Tengo una nueva casa al norte de la ciudad. Por las noches las paredes de mi cuarto crecen, haciendo de mi habitación un abismo. Me dejo caer.

Desde mi ventana, la más alta de los edificios georgianos, tizos tras el paso de los años, atrincherado por fusiles de chimenea, puedo vigilar el paso del viento sobre el callejón de West Scotland Street Lane.

Los vendavales agitan el marco y sus cristales durante toda la jornada. Desde el centro de la ciudad el viento se cuela entre callejones para descender hasta la boca del océano, visitando mi vecindario en el camino. El estuario de Forth aparece al fondo del paisaje cada vez que sigo su curso de regreso a casa. Su azul me hipnotiza, como el espejo en óvalo al centro de mi armario en la esquina de mi recámara.

Desde la cocina uno mira al oeste, el carnaval del cielo cuando el sol es sacrificado. El pico más alto es el de la Iglesia de San Vicente, marcando la hora al tope de la torre.

Debajo un parcelaje de jardines traseros, guardados por una escuadra de contrafachadas y sus venas negras de acero, cuya matriz de portillos despliega un show de luces y colores conforme los residentes habitan o abandonan sus hogares.

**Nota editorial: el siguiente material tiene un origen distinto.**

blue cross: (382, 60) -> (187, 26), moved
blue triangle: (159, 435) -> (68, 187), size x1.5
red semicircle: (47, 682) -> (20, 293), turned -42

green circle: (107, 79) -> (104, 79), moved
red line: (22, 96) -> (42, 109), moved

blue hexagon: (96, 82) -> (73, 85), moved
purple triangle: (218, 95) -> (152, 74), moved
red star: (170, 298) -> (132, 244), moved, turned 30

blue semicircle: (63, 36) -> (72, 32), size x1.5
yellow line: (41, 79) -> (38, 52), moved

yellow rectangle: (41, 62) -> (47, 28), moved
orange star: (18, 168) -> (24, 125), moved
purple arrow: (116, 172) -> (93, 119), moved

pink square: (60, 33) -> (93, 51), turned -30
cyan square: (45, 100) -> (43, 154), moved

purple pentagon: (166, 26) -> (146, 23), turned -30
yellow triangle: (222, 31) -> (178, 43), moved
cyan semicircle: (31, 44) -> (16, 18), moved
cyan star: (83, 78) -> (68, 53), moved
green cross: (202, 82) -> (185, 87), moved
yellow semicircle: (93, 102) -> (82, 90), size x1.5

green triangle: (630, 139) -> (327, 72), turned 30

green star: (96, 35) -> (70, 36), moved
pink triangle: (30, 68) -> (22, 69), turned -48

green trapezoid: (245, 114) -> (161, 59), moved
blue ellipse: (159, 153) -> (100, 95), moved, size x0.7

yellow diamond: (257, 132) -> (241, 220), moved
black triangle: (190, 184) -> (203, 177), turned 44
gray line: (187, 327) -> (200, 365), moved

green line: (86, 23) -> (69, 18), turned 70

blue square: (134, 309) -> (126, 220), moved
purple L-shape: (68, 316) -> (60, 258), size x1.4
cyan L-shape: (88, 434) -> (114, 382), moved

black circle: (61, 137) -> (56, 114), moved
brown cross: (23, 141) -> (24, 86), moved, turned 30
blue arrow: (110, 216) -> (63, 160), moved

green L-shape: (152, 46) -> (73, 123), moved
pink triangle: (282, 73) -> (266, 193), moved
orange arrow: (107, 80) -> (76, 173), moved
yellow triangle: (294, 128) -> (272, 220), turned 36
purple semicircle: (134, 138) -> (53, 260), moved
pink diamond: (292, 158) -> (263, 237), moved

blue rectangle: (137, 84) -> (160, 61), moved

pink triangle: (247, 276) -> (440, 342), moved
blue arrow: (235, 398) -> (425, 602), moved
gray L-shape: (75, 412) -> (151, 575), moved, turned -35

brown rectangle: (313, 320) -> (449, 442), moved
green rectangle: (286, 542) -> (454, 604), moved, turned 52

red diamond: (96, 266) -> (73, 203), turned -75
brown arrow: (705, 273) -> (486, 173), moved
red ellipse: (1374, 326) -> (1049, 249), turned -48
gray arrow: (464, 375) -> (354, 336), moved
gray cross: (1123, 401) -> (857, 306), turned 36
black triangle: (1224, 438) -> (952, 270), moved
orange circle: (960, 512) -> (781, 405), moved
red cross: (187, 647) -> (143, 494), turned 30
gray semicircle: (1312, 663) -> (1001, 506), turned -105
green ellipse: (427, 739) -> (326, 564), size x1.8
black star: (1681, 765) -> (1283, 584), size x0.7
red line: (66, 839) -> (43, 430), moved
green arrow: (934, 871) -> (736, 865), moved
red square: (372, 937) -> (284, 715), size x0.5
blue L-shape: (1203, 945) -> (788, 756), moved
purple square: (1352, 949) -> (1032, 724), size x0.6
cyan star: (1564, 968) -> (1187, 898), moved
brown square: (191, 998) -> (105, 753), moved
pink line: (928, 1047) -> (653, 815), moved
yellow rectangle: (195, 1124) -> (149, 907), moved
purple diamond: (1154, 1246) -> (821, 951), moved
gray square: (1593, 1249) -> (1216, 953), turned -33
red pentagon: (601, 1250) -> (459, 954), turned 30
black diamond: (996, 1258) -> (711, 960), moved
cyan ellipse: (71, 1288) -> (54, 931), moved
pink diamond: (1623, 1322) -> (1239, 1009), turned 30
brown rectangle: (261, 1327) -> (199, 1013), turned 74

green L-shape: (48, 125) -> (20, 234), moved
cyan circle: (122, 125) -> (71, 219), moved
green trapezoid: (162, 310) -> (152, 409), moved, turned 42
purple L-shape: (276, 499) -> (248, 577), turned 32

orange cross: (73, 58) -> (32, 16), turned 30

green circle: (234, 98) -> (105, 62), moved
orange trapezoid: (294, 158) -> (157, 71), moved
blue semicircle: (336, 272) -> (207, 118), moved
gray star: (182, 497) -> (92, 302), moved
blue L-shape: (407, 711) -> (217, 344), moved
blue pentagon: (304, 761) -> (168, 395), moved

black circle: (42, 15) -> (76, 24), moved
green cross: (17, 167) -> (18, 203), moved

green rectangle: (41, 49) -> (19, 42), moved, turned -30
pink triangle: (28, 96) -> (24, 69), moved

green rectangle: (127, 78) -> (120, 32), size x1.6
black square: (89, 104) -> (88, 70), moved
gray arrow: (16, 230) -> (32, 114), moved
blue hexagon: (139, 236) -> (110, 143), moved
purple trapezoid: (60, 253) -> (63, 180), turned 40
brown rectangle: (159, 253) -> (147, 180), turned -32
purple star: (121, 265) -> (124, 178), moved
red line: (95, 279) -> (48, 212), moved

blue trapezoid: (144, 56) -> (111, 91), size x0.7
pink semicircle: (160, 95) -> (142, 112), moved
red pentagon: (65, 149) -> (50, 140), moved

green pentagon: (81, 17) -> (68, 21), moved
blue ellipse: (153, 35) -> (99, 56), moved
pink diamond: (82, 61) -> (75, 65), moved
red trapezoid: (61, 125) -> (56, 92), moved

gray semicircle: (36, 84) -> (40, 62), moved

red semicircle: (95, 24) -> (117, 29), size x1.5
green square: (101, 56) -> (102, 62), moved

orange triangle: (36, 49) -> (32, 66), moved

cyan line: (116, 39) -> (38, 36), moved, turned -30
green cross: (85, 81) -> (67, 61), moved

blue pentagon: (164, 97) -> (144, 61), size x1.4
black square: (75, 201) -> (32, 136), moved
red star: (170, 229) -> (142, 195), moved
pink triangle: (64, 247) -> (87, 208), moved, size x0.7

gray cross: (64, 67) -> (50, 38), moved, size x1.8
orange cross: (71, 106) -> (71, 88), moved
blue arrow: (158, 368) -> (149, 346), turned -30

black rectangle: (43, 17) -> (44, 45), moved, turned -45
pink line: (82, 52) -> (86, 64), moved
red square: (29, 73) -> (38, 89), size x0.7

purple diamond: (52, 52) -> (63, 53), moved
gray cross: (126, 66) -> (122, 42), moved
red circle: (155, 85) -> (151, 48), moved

Las paredes hablan, y yo aún no entiendo su idioma. Por el momento, no me queda sino escuchar.

Batalla

A ella le encanta estar al mando.

Enreda y hiere su pureza
en alambrados de orgullo
ganado a pulso y pulmón,
mucha corrida encarnada,
desvelo
y embestidas contra quien fuera un fantasma
antes de que su padre muriera en los campos rufos
hace más de medio siglo.

Me mira sin hacerlo,
levanta caricias codiciosas
como ejércitos, mientras avara de simpatía,
deseosa de deseo,
con voz de estratega
susurra que me ama
contra el viento contra la ventana desajustada
testigo de mis desencantos con la ley,
y dice soy su infante consentido.

Vuelo

Las alas de obsidiana
del ave vigilante
revuelven el aire
alrededor de mi rostro. 
Con el solaz más sincero
y desarraigadas las torres
procurando el paisaje, 
sello los párpados
con pestañas céreas.

Tras el velo, eléctricos
testimonios de vida vagan
multicolores, caprichosos, 
mientras mis extremidades
simulan su tocante secuestro. 

La veo a ella conmigo, 
musitándome un respiro, 
y por tanto, reparo:
abandonado, ¡jamás! 

El alado aletea
vehemente,
desenraizando mis plantas
del tacto de la tierra –
y volamos juntos,
todos siempre. 

Dum spiro spero

Porque respiro, espero
el pulso de su ser
sobre mi cuerpo, su sangre
acompasada con su aliento
compartiendo su humedad
al tiempo que mata al tiempo
o por lo menos al peso de su paso.

Descenso

Sin tiempo para el lamento
Las hojas descienden de un árbol ya desnudo
Como ideas que permanecerán dóciles, siempre
Inmunes al pisoteo del transeúnte apresurado, 
Y la lozanía del olmo durmiente dejó 
En la mente del nostálgico abstracciones 
Como una red de minúsculos e irreparables agujeros.